It's the last trading day of the year.

Grain futures are mixed this morning, with stability noted after yesterday's large declines. It is the year's last trading day, with volume likely receding quickly after mid-morning. Grains do close at regular time and reopen Sunday night with full-day trading on Monday.

Argentina has reported that his corn condition rating fell sharply to 58% good/excellent versus 90% from early December on the continued heat/Dryness. They did not receive rain yesterday morning, and Argentina has a light forecast of moisture for this weekend. The planted corn is in the fill and late pollination stage under extreme heat, which lowers its yield potential. Argentina still has 29% of its corn yet to plant, which is part of its record planting intentions. If Argentina plants the remainder of its corn crop after January 10, there is a yield drag, just like planting corn in the US after May 10. The Argentine weather forecast calls for another 10-14 days of extreme heat/dryness, with the corn crop going backwards with high temps of 90s into the lower 100s which will persist into January 12.

Argentina was to be the second-largest exporter of corn, based on S Brazil dryness and corn crop losses of 5-6.5 MMT's there. It does not take much of a loss of Argentine production to turn world corn roundtables more friendly and shift additional export demand to the US. Corn is in a bull market alongside soybeans and should look to move higher into the January 12 crop report. Recent price weakness is additional price procuring opportunities.

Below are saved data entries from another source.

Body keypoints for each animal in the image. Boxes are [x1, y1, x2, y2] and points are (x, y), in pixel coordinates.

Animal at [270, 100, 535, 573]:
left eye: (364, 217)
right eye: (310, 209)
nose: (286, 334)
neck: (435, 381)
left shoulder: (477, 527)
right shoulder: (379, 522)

Jordan has now issued a new wheat tender for 120,000 MTs of new crop wheat with Iraq likely back in Monday tendering for US HRW wheat for February/March delivery. Wheat's recent weakness will likely uncover more end-user demand into the new year.

South American weather, even though beneficial rains did fall yesterday and areas of southern Brazil, with some more showers anticipated over the weekend, this area continues to be forecasted in a prevailing dryer trend across S Brazil and Argentina. Extreme heat was endured yesterday for the sixth day across Argentina, with highs in the 90s to lower 100s. Actual temp highs hit 106° in some crop areas. This extreme heat is concerning as is forecasted to continue for another two weeks. There is limited rainfall for the next five days, but it's mostly considered scattered showers. Rain totals are estimated mostly in the.50″ range with spotty 1.50′ potentials. Dryness returns to S Brazil/Argentina in the 11-15 day window. Northern Brazil weather pattern continues with the wet flow of 5.00-12.00″ of rain to saturate soil moisture to the next 14 days. These heavy rains are delaying soybean harvest, with flooding becoming widespread over Minas Gerias.

It was a quiet trading day yesterday, mainly in the cattle futures, while feeder cattle continued to gain as corn prices sank lower. March feeders are now at the highest price since early September. On Thursday, the cash cattle trade was light and limited to the Texas Panhandle, where cattle sold $3 higher from last week at $138 over $2 lower from earlier week Nebraska sales, which hit $140. Box beef was mixed with the choice value down $0.45 at $2 65.26, and the select value gained $1.14 to $258.23. Actual slaughter reports show that steer carcass weights fell 5 pounds in the last reporting week. But at 924 pounds, weights are still 2 pounds heavier than a year ago and at record levels.

At Heartland Investor Capital Management, the staff and I wish you a Happy and Prosperous New Year!